А в этом дне было еще много чего: белая ночь, еще лестницы, со смехом внизу и наверху, касание Олнцеса горизонта, открытая волна, спокойная по случаю белой ночи и хорошей погоды, и намек на летние сумерки — пора домой. Все как у людей, в смысле — как у обезьянн.

А был еще поцелуй, едва прикосновение. О, Необандерлог! О, Антикакка! О, Читалишче! Вспомни, брат по изгибу серых извилин или неудрученная их отсутствием сестра, как Примат, глядя на идущую по аллее Шимпанзун, вдруг затерялся в игре света и тени, и как остановилась Шимпанзун, прислушиваясь к звуку падения барьера. Вспомни, будь ты братэлла или сеструхэн, и ты поймешь, что большой и суровый на вид обезьянн и чарующая красотой и ленью длинноногая обезьянна по-своему не чужды эстетики. И хоть они не чересчур образованны и не слишком начитаны, но не зная точно, они все же подозревают о законах красоты, иногда противоречащих целесообразности.

Объяснение — это едва прикосновение, чтобы запомнить движение губ навстречу, когда пространство близкого взгляда, сокращаясь, не измеряется длиной, а жизнь вдруг проникает прямо в воздух. Первый поцелуй не должен быть долгим, тем более страстным, движение и ожидание — вот главное в нем. И интересно — а знал ли при жизни об этом Тоталитарин, сейчас наблюдатель многих поцелуев?

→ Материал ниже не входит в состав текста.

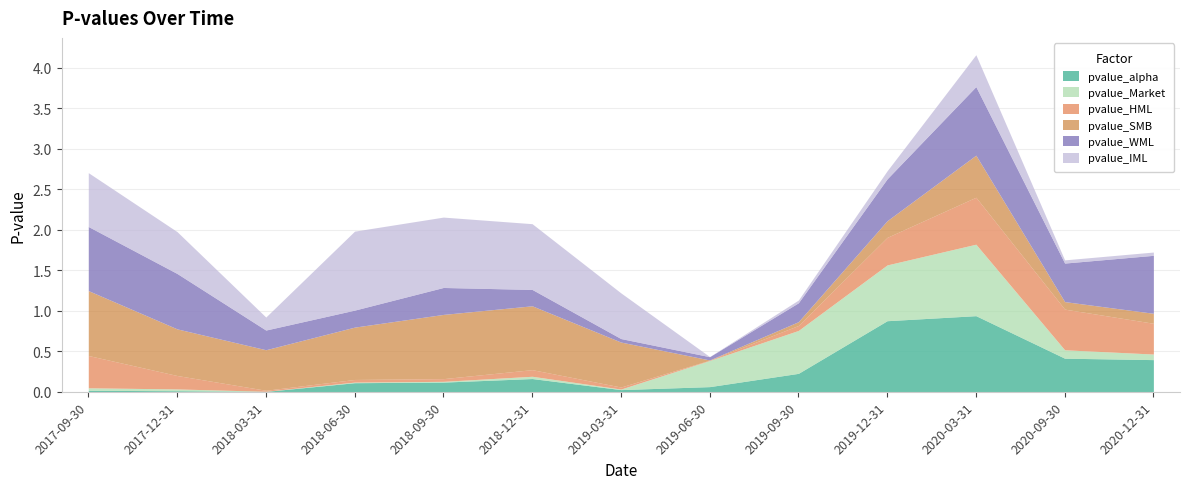

How many lines are shown in the chart?

6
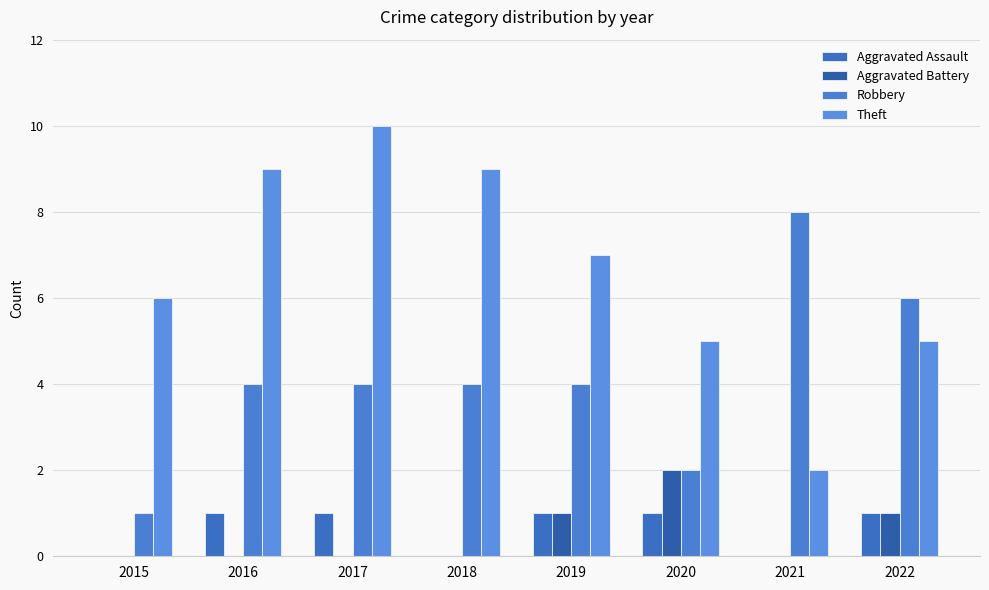

The Theft series shows 9 at 2022. True or false?

False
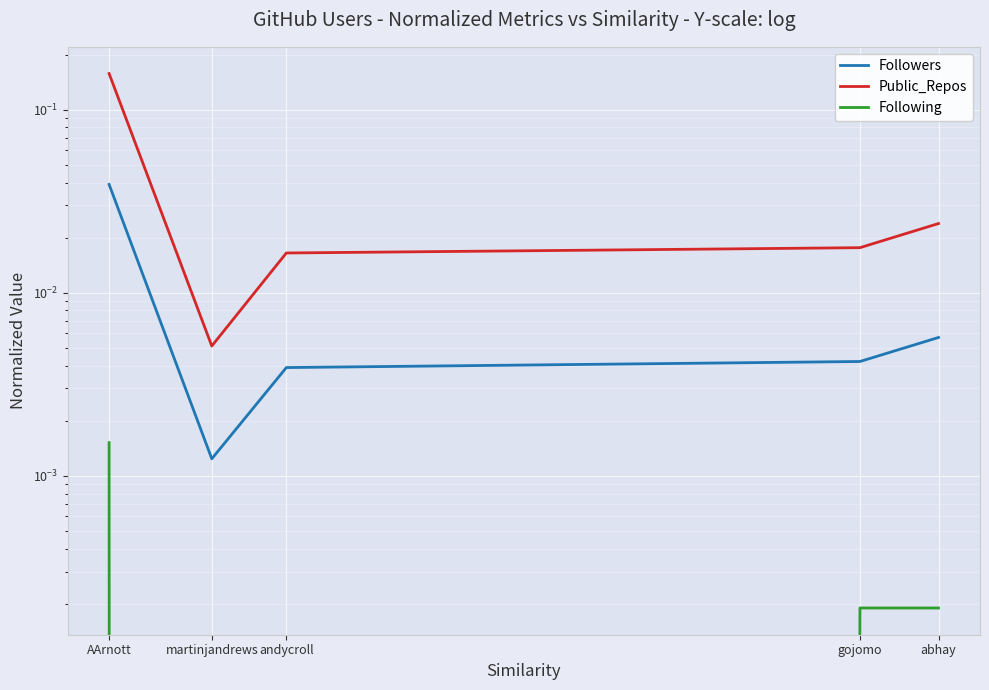

What is the difference between the maximum and minimum values in the Public_Repos series?

0.2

— Вот и второй барьер сломался, — сказала Шимпанзун, разглядывая лицо Примата. Хотя тому конечно же хотелось, чтобы она ткнулась носом ему в плечо, или грудь, или прижалась щекой, или чистым лбом.

— Я не сильно тороплюсь? — все же осведомился он.

— Нет, не сильно, — успокоила его она. — До завтра?

— До завтра.

Целуясь впервые, учись эстетике, читатель, и ежиков паси.

Но для тебя, о молчаливый в себе декламатор, это завтра не наступит никогда — потому что пройдет целый месяц. Так решил сочинитель. А если ты чем-то не доволен или озабочен срединным любопытством, то читай выше — у обезьянн все как у людей: белые зубы, мягкие губы, тугие струи, и обозначенное и недосказанное здесь не чуждо эстетики, избегающей, как ты уже знаешь, конкретики. Знай и то, читатель, что в этот летний месяц — длинный праздник чувства тел, больше не придумывались белые медведи и не снились непонятные сны, и не было странных серых мужиков, роняющих то ли листья, то ли перья из-под длинных плащей. Все путем: месяц-праздник, хотя, наверное, и в отсутствие ангела, во время отдыха и взаимной тесноты их посещали бредовые мысли — подвластен ли демонам скрип? Подчинены ли им вещи? Замечают ли они их? А нас? И чем тогда отличается обезьянн от вещи? Наличием души, умением считать, придумкой рая?

Рай был найден.

— Тебе не нравится Коломбус?

В Русбандии очень популярен сериал о великом сыщике из Лос Попенса — Коломбусе. Длинные серии крутят, как правило, по пятницам, по вечерам, а телевизор, как известно, интереснее смотреть вдвоем и лежа.

— Нравится, — в нос ответила Шимпанзун. Она к телевизору и к Коломбусу спиной, и не смотря на сопротивление Примата, зарылась носом ему в подмышку.